◆ PASSAGE GIVEN
# # #

78.In my understanding, a reading of Section 22(3) of the Police Act discloses the Section was not drafted in mandatory terms. A police officer may decide whether or not to record statements of any person. In addition it is discernable that other than the persons compelled to come to the police station to record statements, this category caters for persons who willingly present themselves to the police to record the statements. This means, the police could not compel the petitioners to record statements however had they presented themselves to the police, the police would have recorded their statements upon informing them of the possibility of the information being used against them. This essentially means that persons who cannot be compelled must effect this provision by availing themselves to the police.
79.A perusal of the material placed before this Court does not indicate that the petitioners presented themselves to the police for purposes of recording any statements and they were denied the opportunity. Furthermore it should be appreciated that this provision does not provide a comprehensive procedure on how to carry out investigations as submitted by the petitioners. In fact as is discernable from the law the 1st to 4th respondents are granted the independence to carry out their mandate in their discretion hence were not obligated to give any information to the petitioners or consider their evidence before making a decision. Considering this the police cannot be deemed to have violated the right to information. In any event whatever information the petitioners have would form part of their defence.

# # #

◆ DATA SECTION
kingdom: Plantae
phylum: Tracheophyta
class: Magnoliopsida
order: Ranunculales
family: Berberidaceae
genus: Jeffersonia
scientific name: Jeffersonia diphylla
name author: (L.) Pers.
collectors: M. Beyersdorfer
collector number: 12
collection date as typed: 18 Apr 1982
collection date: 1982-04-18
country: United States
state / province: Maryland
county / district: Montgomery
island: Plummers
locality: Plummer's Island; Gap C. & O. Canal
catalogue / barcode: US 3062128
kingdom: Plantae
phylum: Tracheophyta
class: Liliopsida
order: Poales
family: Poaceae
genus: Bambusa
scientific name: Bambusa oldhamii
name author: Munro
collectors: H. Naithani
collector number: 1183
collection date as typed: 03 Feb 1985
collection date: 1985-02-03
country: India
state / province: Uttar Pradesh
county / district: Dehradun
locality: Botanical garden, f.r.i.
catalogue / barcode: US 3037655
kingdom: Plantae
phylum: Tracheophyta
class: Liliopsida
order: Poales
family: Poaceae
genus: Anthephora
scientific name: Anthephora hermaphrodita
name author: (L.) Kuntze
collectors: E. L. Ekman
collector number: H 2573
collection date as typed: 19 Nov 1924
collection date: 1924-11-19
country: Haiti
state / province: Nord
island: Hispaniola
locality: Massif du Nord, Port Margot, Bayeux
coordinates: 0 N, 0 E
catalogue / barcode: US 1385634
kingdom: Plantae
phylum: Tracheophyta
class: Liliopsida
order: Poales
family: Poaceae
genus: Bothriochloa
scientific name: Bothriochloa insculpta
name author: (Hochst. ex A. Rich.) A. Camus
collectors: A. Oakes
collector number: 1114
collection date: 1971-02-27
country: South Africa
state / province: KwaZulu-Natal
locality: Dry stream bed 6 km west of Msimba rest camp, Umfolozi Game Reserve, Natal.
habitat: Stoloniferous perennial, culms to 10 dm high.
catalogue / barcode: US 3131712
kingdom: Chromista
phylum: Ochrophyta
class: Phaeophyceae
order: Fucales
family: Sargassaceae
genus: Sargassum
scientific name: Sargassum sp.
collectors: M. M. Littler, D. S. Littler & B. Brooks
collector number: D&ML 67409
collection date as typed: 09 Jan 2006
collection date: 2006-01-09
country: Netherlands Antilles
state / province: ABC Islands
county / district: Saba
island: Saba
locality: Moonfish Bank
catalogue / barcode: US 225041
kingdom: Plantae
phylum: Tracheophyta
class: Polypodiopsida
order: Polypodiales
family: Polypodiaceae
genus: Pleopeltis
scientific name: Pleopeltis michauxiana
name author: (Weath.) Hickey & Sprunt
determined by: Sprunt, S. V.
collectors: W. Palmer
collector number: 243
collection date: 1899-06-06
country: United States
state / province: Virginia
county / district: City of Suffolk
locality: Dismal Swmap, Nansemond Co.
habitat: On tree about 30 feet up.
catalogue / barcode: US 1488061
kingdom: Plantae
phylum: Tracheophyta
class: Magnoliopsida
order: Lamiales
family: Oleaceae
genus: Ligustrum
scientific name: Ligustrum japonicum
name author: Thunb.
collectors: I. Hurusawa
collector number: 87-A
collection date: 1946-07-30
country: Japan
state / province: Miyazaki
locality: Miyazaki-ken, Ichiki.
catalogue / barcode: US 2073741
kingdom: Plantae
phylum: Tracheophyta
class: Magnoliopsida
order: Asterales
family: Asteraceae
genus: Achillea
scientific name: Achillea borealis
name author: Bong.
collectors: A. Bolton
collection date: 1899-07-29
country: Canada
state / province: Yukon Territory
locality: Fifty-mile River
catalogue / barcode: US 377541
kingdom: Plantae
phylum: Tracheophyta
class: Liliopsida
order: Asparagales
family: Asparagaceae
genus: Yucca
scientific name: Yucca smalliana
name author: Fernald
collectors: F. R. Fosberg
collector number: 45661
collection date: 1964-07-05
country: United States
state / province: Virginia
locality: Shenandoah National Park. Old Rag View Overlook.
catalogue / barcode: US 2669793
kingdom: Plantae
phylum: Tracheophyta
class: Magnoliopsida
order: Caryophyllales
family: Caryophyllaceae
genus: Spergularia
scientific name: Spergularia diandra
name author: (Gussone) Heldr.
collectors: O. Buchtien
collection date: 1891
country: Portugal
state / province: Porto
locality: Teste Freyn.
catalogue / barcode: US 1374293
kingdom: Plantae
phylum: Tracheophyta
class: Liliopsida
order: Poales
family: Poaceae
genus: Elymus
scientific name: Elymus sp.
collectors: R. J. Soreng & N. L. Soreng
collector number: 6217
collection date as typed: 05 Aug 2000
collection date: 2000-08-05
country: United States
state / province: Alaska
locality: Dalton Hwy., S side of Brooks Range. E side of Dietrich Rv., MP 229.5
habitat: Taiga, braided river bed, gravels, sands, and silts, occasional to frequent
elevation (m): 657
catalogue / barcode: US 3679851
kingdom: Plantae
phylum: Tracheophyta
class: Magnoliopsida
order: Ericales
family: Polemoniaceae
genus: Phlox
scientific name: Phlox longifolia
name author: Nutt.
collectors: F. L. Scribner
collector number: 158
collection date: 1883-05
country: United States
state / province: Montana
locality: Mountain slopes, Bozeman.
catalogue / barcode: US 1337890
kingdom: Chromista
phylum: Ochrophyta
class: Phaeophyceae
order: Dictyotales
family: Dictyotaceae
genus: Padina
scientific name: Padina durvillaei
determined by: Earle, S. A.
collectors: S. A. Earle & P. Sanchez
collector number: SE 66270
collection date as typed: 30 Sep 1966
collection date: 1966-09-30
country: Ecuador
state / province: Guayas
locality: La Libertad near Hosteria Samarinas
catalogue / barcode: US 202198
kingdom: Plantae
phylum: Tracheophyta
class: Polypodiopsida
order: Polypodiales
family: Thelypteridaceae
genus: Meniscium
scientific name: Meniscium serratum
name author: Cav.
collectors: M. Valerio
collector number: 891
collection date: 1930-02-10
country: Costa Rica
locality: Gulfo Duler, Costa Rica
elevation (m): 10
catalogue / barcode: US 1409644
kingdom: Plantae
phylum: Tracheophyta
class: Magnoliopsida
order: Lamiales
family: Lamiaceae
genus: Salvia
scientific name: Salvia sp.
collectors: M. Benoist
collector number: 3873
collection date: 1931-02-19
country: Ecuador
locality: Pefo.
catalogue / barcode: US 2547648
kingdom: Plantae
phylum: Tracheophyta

# # #

◆ PROBLEMS TO SOLVE
[1] Answer these questions using the court passage:
(a) According to the court passage, was Section 22(3) of the Police Act drafted in mandatory terms?
(b) Had the petitioners presented themselves, upon what would the police have recorded their statements?
(c) Which respondents does the court passage say are granted the independence to carry out their mandate in their discretion?
[2] In the court passage, which groups of people are described with the word "persons"? Give each one in the passage's own words.

◆ OUTPUTS
[1]
(a) No, it was not drafted in mandatory terms.
(b) Upon informing them of the possibility of the information being used against them.
(c) The 1st to 4th respondents.

[2]
- persons compelled to come to the police station to record statements
- persons who willingly present themselves to the police to record the statements
- persons who cannot be compelled